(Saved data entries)
++++

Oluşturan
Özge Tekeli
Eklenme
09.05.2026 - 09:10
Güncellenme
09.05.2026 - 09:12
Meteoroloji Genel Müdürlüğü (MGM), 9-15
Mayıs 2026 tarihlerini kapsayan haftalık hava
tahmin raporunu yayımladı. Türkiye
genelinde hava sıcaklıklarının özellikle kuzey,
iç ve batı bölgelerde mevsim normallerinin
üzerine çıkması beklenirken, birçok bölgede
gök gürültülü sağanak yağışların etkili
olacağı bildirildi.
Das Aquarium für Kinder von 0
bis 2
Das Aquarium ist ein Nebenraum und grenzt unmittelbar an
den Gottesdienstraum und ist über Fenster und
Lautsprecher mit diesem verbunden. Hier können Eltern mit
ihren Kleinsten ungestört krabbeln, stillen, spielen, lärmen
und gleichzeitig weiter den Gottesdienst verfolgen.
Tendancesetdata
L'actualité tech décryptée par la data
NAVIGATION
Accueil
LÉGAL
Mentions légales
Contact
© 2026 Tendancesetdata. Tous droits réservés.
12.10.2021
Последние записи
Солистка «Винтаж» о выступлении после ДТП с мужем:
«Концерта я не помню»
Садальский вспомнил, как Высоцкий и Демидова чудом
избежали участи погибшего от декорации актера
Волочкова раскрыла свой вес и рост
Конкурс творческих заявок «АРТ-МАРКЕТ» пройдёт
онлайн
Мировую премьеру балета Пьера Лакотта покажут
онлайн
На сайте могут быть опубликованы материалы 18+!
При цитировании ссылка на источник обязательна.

++++

The answer should be only the number of lines in the data that contain the string "Tendancesetdata".

Task output: 2